> [Исходный текст]
>>>
Французская мелодрама матушки Екатерины Второй

В своих незатейливых очерках, написанных несколько ранее, мы некоторое внимание уделили отношениям Екатерины – тогда еще невесты наследника престола, затем великой княгини, - с её матушкой Иоганной Елизаветой Цербстской  (см. «Три портрета - Иван Иванович Бецкой с дочерями?!» и прочие). Как следует из мемуаров о той эпохе, отношения дочери и матери никогда не были простыми и сердечными, но все же родная, что называется, кровь давала себя знать, особенно во время разлуки. А разлука эта наступила вскоре после церемонии бракосочетания Екатерины и наследника престола Петра Фёдоровича, имевшей место быть по повелению императрицы Елизаветы в августе 1745 года.
<<<
> [Вопросы к тексту]
**1)** Когда, согласно очерку о матушке Екатерины Второй, состоялась церемония бракосочетания Екатерины и наследника престола Петра Фёдоровича?
**2)** Продолжите очерк о матушке Екатерины Второй, начав сразу после его последнего предложения.

> [Данные]
>>>
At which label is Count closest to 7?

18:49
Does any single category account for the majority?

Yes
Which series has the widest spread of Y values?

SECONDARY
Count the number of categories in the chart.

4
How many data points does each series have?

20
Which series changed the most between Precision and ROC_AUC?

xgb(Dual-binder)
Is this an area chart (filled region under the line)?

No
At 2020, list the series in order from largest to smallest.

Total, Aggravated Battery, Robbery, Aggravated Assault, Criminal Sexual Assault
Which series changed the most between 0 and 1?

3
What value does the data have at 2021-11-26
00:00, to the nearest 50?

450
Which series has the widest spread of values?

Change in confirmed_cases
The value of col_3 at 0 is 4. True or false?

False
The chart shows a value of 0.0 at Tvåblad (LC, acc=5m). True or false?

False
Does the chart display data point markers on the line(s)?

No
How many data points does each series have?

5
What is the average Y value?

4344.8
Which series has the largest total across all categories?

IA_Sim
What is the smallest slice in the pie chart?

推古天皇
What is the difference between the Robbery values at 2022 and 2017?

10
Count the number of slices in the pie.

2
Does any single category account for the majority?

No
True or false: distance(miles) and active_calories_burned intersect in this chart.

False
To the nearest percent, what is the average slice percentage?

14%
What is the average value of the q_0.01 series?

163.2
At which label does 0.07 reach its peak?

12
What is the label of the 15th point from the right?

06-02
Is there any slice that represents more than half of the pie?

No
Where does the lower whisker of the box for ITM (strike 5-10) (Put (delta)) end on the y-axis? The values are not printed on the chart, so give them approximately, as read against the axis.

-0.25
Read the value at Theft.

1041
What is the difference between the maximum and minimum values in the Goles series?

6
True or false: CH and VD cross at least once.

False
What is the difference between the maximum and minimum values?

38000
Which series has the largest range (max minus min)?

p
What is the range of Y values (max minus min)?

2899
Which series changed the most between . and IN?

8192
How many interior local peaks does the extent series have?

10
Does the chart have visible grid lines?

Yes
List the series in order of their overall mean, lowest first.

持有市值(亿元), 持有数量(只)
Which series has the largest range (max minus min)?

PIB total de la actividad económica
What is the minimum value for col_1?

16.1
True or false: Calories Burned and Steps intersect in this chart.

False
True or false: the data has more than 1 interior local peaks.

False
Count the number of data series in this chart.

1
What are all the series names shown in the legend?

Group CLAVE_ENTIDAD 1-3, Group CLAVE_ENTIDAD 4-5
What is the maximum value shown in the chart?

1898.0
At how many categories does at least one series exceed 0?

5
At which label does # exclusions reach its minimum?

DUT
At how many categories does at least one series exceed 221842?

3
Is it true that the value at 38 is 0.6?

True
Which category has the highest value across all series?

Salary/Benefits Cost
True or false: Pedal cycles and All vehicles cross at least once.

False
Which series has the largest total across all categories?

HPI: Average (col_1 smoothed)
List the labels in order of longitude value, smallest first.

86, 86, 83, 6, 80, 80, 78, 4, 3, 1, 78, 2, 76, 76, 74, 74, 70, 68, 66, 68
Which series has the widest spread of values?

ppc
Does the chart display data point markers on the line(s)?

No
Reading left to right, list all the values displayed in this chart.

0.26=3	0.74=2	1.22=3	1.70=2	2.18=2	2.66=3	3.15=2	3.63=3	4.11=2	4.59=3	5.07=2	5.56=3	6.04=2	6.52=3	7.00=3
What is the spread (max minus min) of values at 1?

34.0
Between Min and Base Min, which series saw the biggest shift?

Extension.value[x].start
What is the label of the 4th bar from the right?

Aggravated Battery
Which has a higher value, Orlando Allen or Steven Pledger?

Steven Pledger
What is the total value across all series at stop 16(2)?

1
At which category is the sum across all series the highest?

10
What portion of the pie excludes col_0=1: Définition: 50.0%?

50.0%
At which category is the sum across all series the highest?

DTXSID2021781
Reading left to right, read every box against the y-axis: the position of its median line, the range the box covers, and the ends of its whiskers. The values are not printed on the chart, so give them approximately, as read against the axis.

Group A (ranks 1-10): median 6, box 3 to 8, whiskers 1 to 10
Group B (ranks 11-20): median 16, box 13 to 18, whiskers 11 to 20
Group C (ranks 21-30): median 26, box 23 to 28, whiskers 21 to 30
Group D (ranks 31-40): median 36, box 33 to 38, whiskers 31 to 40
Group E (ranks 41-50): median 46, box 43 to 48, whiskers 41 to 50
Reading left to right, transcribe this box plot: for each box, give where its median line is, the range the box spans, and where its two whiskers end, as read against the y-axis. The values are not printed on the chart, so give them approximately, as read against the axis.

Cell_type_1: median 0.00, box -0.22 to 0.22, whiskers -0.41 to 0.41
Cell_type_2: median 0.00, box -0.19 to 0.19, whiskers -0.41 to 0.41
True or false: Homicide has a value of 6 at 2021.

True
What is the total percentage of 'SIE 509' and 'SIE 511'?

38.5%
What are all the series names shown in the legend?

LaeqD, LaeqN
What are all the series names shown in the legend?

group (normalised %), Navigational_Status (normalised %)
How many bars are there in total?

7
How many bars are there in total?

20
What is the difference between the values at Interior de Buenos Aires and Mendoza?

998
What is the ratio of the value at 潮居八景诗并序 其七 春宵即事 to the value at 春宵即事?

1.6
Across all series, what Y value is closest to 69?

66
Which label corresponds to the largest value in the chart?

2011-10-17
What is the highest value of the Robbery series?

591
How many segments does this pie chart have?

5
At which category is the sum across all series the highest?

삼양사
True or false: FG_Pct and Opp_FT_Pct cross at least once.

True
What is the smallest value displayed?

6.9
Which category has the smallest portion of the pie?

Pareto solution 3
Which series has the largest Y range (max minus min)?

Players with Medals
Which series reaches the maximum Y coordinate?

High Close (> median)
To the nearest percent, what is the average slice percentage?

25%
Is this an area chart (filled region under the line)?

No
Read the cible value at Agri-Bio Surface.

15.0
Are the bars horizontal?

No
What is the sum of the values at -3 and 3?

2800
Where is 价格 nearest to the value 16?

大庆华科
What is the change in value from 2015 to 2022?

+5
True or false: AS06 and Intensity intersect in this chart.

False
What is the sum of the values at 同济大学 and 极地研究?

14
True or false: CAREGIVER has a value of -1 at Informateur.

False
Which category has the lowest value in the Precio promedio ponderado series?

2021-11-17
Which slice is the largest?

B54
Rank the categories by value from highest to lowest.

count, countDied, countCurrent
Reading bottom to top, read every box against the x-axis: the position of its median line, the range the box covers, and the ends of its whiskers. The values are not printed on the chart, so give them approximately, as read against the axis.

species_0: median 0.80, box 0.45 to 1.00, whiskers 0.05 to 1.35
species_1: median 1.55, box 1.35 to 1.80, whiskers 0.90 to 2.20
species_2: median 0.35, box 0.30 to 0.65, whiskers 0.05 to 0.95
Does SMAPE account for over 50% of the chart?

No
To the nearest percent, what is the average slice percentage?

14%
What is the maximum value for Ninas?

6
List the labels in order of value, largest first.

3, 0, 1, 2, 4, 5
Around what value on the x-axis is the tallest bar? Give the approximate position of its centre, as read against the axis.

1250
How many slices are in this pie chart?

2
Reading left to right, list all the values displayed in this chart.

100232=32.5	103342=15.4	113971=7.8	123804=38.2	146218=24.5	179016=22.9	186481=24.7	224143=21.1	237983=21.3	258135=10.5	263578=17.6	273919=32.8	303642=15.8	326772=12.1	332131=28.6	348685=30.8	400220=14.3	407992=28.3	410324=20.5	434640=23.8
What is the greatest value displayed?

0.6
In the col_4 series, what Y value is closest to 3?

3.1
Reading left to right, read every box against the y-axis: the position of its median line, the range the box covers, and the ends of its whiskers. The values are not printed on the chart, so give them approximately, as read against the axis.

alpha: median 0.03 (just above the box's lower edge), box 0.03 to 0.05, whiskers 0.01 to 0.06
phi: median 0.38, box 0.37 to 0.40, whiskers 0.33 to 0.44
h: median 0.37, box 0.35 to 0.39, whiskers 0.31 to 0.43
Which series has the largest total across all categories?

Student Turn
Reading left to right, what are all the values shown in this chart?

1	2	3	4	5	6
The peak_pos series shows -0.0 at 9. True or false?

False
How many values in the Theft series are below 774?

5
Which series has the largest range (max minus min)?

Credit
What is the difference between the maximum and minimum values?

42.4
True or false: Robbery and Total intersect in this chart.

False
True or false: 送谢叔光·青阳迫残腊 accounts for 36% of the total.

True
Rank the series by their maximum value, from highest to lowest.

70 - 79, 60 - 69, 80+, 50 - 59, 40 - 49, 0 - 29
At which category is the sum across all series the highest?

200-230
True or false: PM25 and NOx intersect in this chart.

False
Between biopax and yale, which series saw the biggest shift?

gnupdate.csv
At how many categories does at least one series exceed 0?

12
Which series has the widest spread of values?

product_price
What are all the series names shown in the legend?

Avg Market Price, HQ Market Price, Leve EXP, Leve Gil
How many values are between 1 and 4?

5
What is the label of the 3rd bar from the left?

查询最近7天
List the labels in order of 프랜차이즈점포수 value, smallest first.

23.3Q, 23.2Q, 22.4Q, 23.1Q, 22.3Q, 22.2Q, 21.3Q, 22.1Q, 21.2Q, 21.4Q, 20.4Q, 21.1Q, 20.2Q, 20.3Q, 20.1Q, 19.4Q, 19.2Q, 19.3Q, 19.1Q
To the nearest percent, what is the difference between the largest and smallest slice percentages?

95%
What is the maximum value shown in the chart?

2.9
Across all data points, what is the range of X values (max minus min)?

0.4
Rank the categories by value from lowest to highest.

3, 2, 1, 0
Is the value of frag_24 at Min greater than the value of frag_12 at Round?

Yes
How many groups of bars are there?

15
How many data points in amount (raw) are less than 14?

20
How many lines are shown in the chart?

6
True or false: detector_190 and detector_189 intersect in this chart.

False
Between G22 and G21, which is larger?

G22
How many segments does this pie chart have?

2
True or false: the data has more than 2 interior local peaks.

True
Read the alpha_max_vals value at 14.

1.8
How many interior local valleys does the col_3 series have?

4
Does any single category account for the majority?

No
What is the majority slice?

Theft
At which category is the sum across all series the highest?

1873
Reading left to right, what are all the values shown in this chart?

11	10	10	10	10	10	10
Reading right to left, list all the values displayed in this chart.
<<<
> [Ответы]
**1)** В августе 1745 года, по повелению императрицы Елизаветы.

**2)**
Как мы помним, императрица Елизавета, совершив свое заветное желание – женить наследника Петра Фёдоровича на не особо знатной, но приличной девушке из хорошей семьи, - поторопилась избавить свой двор от присутствия новой родственницы – матери жены наследника. Иоганну чуть ли не пинками выпроводили за пределы империи, снабдив, правда, отрезами на платье, шкатулкой с самоцветами и приличествующей родственным отношениям наличностью на дорожные расходы. Да уж -  в России всегда умели и встретить, и проводить, как говорится. Да и было, наверное, за что так обойтись с тещей будущего императора: в силу своего бойкого характера умудрилась Иоганна Цербстская приобрести репутации коварной интриганки и вообще женщины легкомысленной, не умевшей сдерживать свои желания, в том числе и плотские….  Так вот, неожиданно быстро наступившая разлука с матерью обернулась для Екатерины разлукой на всю жизнь – мать и дочь больше никогда не виделись.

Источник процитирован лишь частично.